OCUL stock’ Current Update
Topline data from Ocular Therapeutix’s Phase 2 clinical study of OTX-CSI (cyclosporine intracanalicular insert) for the treatment of dry eye condition were released (DED).
The goal of Phase 2 OTX-CSI clinical study in the United States was to assess the safety, tolerability, durability, and effectiveness of two distinct formulations of OTX-CSI by assessing signs and symptoms of DED in 140 patients who were treated in both eyes for around 16 weeks. OTX-CSI was given to 147 patients with DED at 15 sites across the United States in Phase 2 clinical research. In this study, four groups were assessed:
- For a shorter period of time (2-3 months formulation-F1, n=42), OTX-CSI was used.

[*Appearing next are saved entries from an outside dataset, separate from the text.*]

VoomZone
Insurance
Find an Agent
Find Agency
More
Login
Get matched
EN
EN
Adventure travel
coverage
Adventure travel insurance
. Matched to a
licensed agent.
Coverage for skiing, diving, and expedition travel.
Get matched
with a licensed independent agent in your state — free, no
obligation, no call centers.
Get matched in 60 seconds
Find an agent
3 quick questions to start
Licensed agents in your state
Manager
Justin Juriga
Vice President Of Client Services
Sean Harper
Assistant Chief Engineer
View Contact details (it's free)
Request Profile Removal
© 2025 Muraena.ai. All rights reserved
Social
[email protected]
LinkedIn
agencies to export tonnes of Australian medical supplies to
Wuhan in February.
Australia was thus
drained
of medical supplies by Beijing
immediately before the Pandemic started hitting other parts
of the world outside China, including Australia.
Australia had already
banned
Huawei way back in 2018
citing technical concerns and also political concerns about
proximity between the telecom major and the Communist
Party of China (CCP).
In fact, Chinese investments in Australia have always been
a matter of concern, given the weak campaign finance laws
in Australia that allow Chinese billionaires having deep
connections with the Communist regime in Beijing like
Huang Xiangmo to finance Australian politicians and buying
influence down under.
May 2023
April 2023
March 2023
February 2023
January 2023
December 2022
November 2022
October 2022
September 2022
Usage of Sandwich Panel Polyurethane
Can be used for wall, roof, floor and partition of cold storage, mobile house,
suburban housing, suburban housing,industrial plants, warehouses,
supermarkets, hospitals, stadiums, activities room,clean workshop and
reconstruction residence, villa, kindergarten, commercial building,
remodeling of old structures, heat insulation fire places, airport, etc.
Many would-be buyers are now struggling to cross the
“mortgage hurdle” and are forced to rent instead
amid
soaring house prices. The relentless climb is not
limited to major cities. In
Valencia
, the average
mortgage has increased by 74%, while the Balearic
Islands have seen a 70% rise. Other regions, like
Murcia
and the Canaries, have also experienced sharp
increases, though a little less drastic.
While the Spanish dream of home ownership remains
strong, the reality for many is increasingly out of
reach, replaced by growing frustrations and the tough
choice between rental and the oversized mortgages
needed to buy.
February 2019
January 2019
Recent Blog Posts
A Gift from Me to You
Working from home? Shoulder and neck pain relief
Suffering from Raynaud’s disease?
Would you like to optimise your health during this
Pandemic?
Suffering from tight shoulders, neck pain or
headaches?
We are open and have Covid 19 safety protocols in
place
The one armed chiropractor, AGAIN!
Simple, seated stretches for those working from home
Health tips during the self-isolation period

- For a longer period of time (3-4 months formulation-F2a, n=40), OTX-CSI was used.
- For a longer-term (3-4 months formulation-F2b, n=43), a vehicle insert was used.
- For a relatively brief time (1 week formulation-F3, n=22), a vehicle insert was used.
The primary endpoint of higher tear production at 12 weeks as determined by Schirmer’s test did not demonstrate a difference between the OTX-CSI treated participants (both formulations) and the vehicle-treated subjects (both formulations) in the research.
However,
Ultimately, the safety profile of the OTX-CSI insert (both formulations) was found to be good, and it was well tolerated. There were no significant ocular side effects. There were no withdrawals from the study owing to adverse events. Ocular pruritis was the most prevalent ocular adverse event, occurring in fewer than 16% of participants. Ocular discomfort or pain occurred in less than 3% of the individuals. COVID-19 was the most prevalent non-ocular incident, which was seen in 3% of the participants.